Everything that works on the current Pi will (or should!) work on the new one, because the A7 is backwards compatible with the v6. ALmost all the current software packages available in Raspbian should work fine on the new Pi. The kernel has been recompiled with all the new features required for the A7s (multi core etc) but appears to the end user in the same way. At the moment, there is no intention by the Foundation to move to a specific Armv7 repository as this would mean maintaining two huge repos, so for real performance users you’ll want to recompile your applications and libraries with the A7 as the target - this should give a small amount of extra speed. It should be possible to use something like the Ubuntu Armv7 repo to download precompiled packages, but I have not attempted to do this.

So, what difference does the new processor make? Well, first impressions are very favourable indeed. During boot, instead of the single Raspberry Pi appearing at the top of the console, you now have 4, one for each core. Boot time of Raspbian is about the same, perhaps a little quicker than previously. Response on the console is quicker and programs start up with much less delay than before. Running the standard LXDE as supplied shows it is immediately snappier to use. Applications again start up faster, and running more than one application at the same time doesn’t slow the device down, the faster multiple cores, and extra memory make a huge difference here. Web browsing is considerably faster, especially with the optimised browser and Scratch shows definite improvements in speed. Keeping an eye on the CPU meter shows a much lower CPU usage overall than on the original device. Compiling the Chapel compiler (C++) took just under 10 minutes on the B2+, but well over an hour on the B+, so the extra horsepower, and I think this is what makes the real difference, double the memory, makes compiling a pleasure rather than a chore.

A quick camera test using the Raspberry Pi camera with the standard demo apps, as well as some gstreamer pipelines, showed this works fine.
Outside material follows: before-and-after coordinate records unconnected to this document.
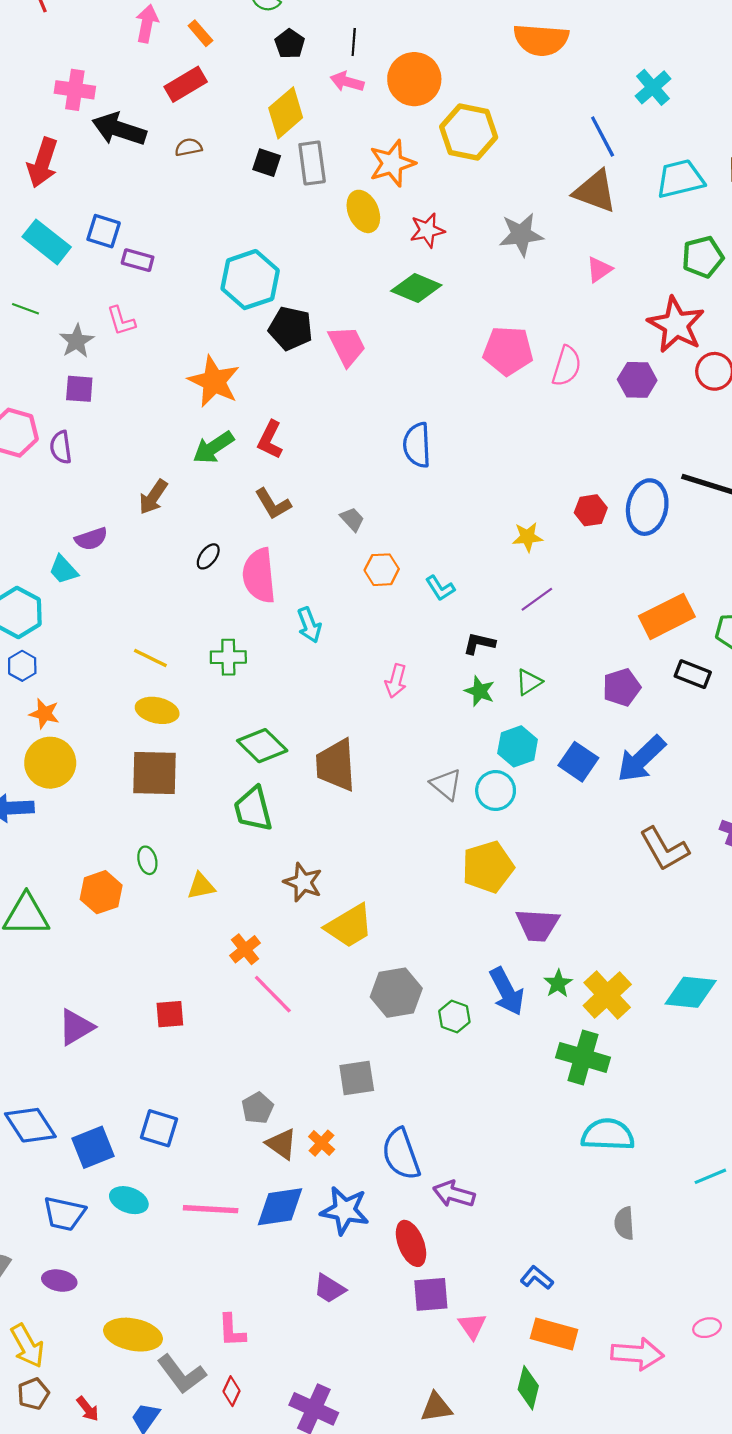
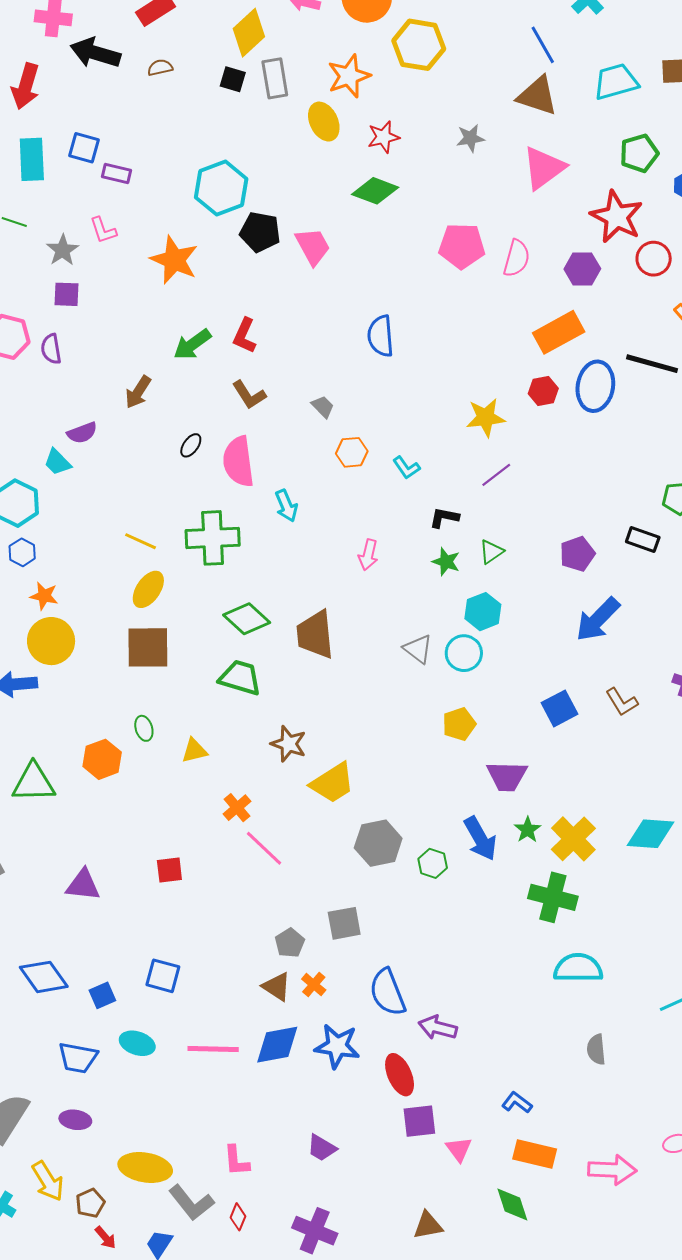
gray star: (521, 235) -> (470, 138), size x0.7
cyan rectangle: (47, 242) -> (32, 159), turned 51
pink triangle: (599, 269) -> (544, 168), size x1.8
orange star: (214, 381) -> (174, 260), moved
yellow star: (528, 537) -> (486, 418), size x1.4
orange rectangle: (667, 616) -> (559, 332), moved
green cross: (228, 657) -> (213, 538), size x1.6
yellow ellipse: (157, 710) -> (148, 589), turned -66
blue square: (578, 762) -> (560, 708), moved, turned 30
green trapezoid: (253, 809) -> (240, 678), turned 123
brown L-shape: (664, 849) -> (622, 702), size x0.7
yellow pentagon: (488, 867) -> (459, 724), size x0.7
purple triangle: (76, 1027) -> (83, 885), turned 39
gray pentagon: (258, 1108) -> (290, 943), moved
blue square: (93, 1147) -> (102, 995), size x0.7
purple trapezoid: (329, 1289) -> (322, 1148), moved
green diamond: (528, 1388) -> (512, 1204), turned -30
brown pentagon: (33, 1394) -> (90, 1203), moved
The extra faster cores should mean faster performance in image processing with the right software. We also tried a software only H264 encode using the x264 library (compiled for ARMv6 so not completely optimised with A7 instructions and NEON etc), and managed over 20fps at VGA resolution, which is pretty impressive.

Anecdotal tests of Sonic Pi done by the Foundation show CPU usage dropping from 80% to 3% (yes, 3%). Another impressive speed improvement.

In precis, this is a great upgrade. A quad core device, with decent graphics and multimedia capabilities, completely backwards compatible with the 4M Raspberry Pi’s already out there. Is this now a desktop replacement? Well, for some, yes, I think it is. For more power hungry users, perhaps not, but for $35, there is nothing to touch the Raspberry Pi 2 Model B+, and I suspect an awful lot more Raspberries are about to be sold!